====== Estratto del documento

Attenti al libro

 

Recensione di “Fine pena mai”, di Luigi Ferrarella

L’irragionevole durata della giustizia

Una giustizia che arriva al momento sbagliato, e non riesce mai a essere tempestiva

 

Recensione a cura di Vanni Lonardi

 

Che la giustizia non funzioni sembra essere opinione largamente diffusa. Ed è qui che tutti cadiamo nello stesso errore, che i mass media spesso contribuiscono in modo esasperante a diffondere nel pensiero comune: ci si scandalizza per la non-certezza della pena quando magari il presunto autore di reato è fuori, ma lo è in attesa del processo e non certo perché nessuno pensa di punirlo.

Il bisogno di giustizia troverebbe certamente più soddisfazione quanto più la pena fosse inflitta in tempi vicini al reato commesso, generando così nella collettività una percezione di tempestività ed efficacia, che ora non si avverte. Oggi la pena non sembra mai essere la conseguenza diretta del reato. Ma nelle trasmissioni televisive si continua invece a confondere le cose lasciando intendere che, per migliorare il sistema, serva solo la certezza della pena; in realtà questa esiste eccome, visto che una volta concluso il processo in carcere si entra e si rimane, ma a quel punto sono le televisioni e i giornali a non essere più interessati, le luci della ribalta sono oramai spente da un pezzo, ora sei solo un numero che dovrà sopravvivere all’interno di un mondo difficile e spesso, per l’appunto, dimenticato.

============

#### Compito da svolgere
Trascrivi il tratto della recensione che va da "Il bisogno di" fino a "per l’appunto, dimenticato.". I record sono materiale a sé stante, distinto dalla recensione.

====== Record forniti

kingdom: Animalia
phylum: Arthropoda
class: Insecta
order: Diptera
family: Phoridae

============
====== Record forniti

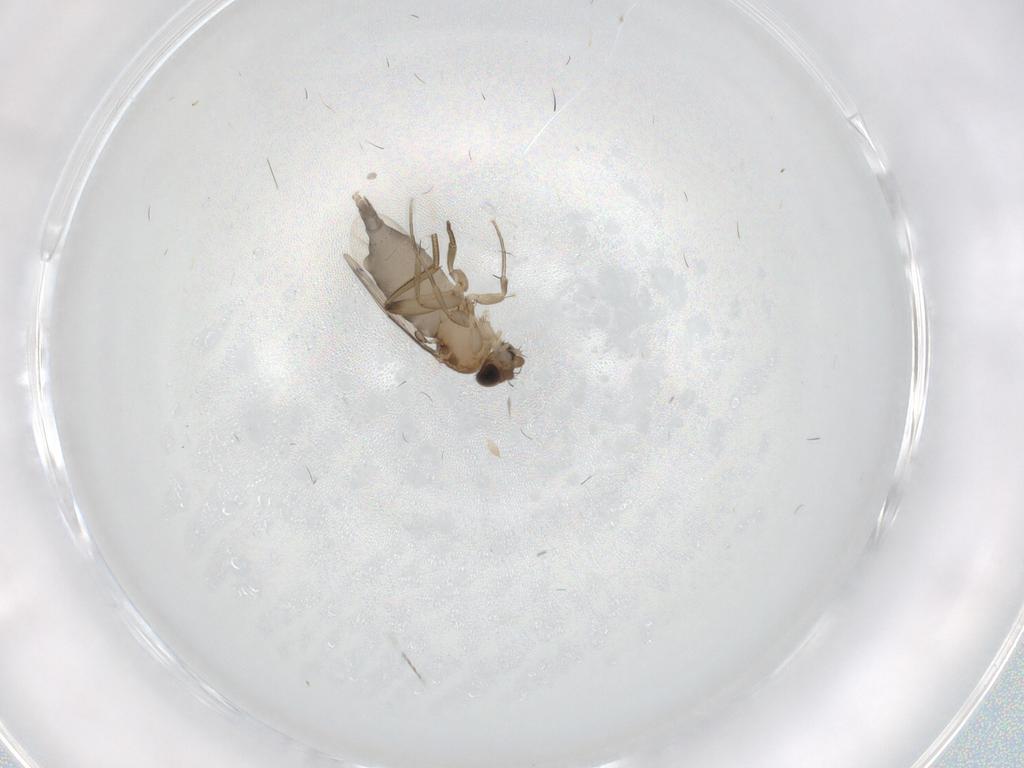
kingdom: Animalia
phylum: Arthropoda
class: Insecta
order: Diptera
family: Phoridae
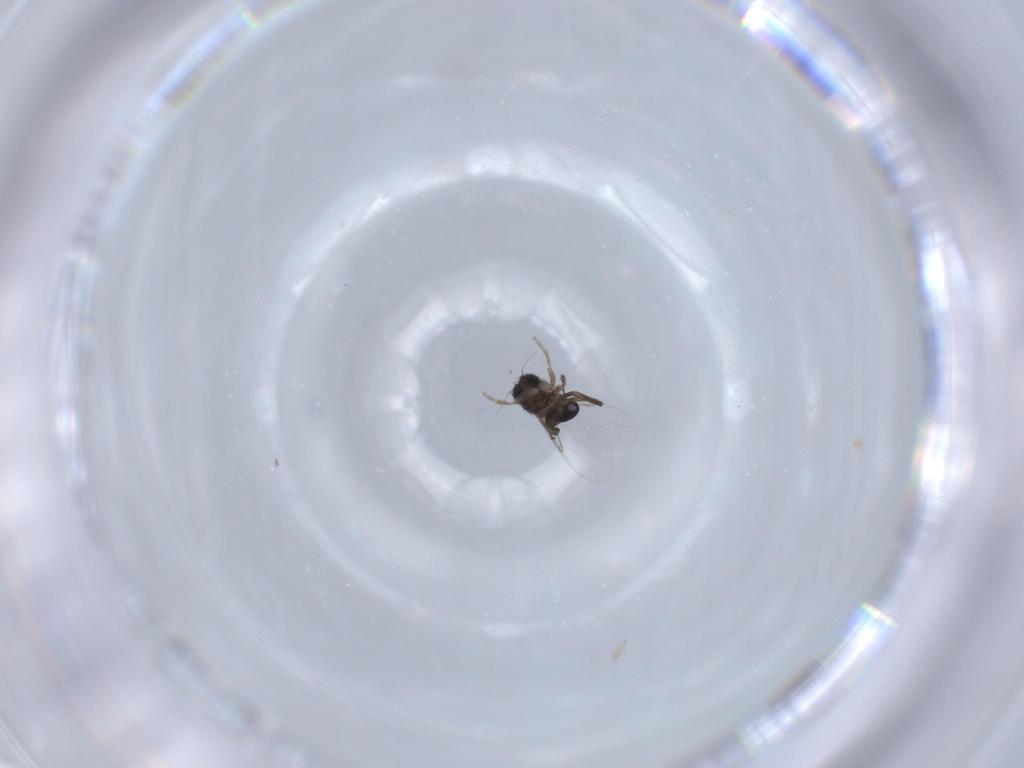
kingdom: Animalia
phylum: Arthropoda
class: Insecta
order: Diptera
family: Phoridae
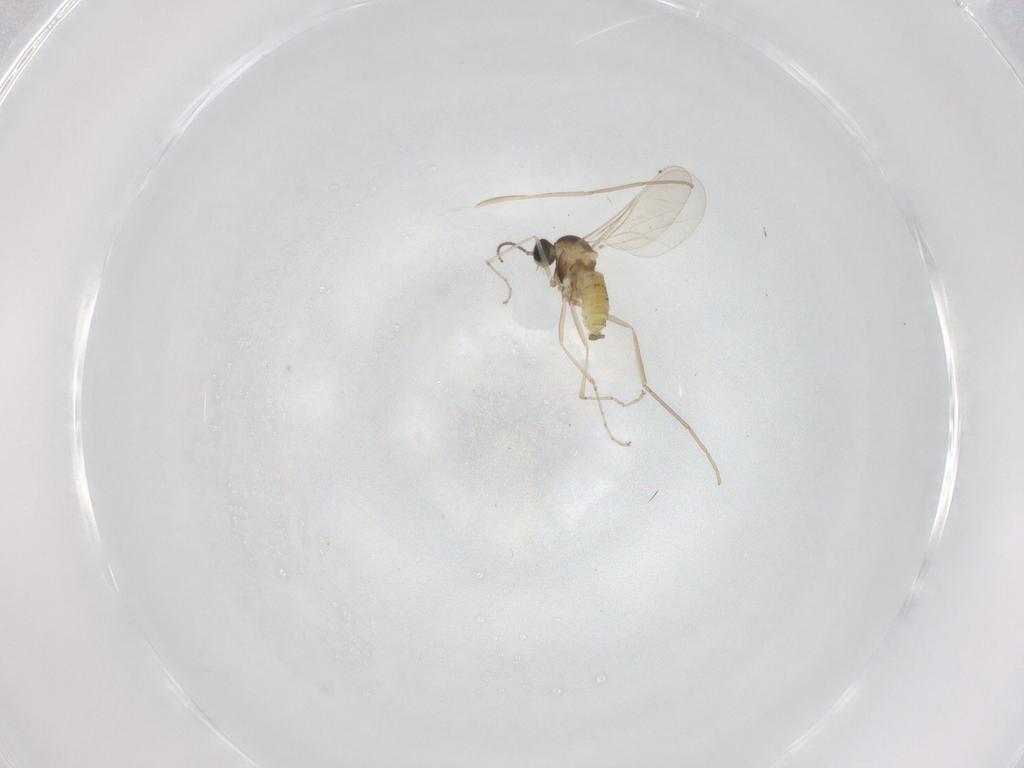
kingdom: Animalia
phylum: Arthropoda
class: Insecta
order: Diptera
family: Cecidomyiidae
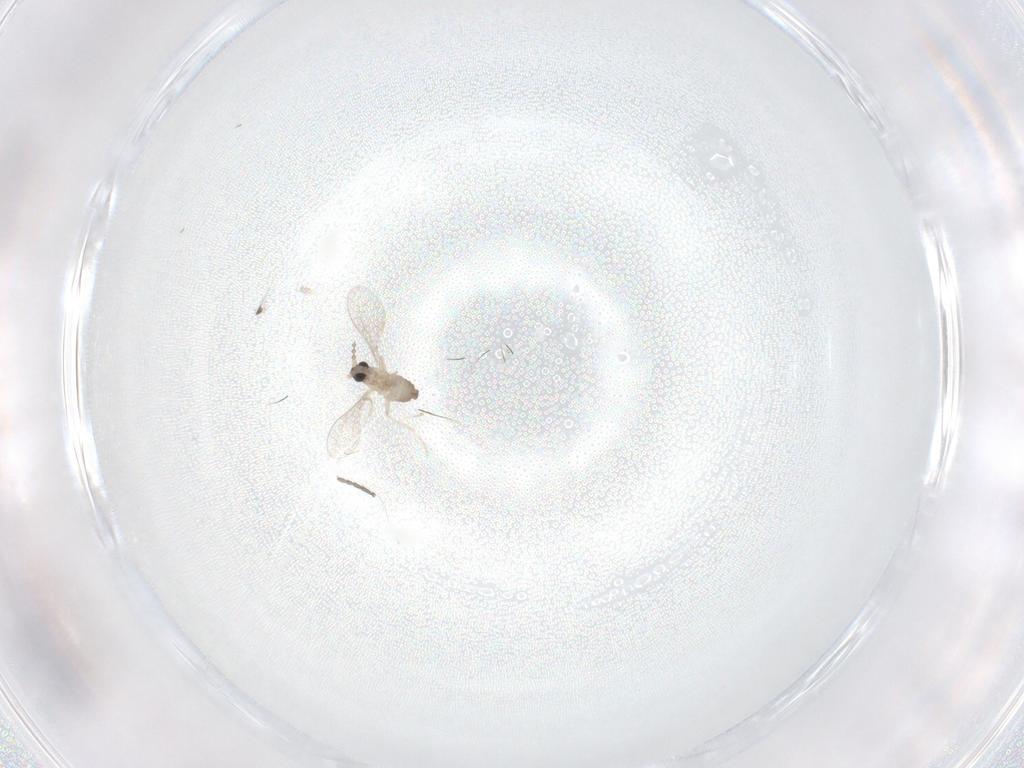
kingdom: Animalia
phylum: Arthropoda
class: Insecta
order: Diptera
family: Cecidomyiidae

============
====== Record forniti

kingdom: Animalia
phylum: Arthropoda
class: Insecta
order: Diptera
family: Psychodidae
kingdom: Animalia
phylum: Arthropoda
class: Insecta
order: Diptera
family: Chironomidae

============

#### Risposta
Il bisogno di giustizia troverebbe certamente più soddisfazione quanto più la pena fosse inflitta in tempi vicini al reato commesso, generando così nella collettività una percezione di tempestività ed efficacia, che ora non si avverte. Oggi la pena non sembra mai essere la conseguenza diretta del reato. Ma nelle trasmissioni televisive si continua invece a confondere le cose lasciando intendere che, per migliorare il sistema, serva solo la certezza della pena; in realtà questa esiste eccome, visto che una volta concluso il processo in carcere si entra e si rimane, ma a quel punto sono le televisioni e i giornali a non essere più interessati, le luci della ribalta sono oramai spente da un pezzo, ora sei solo un numero che dovrà sopravvivere all’interno di un mondo difficile e spesso, per l’appunto, dimenticato.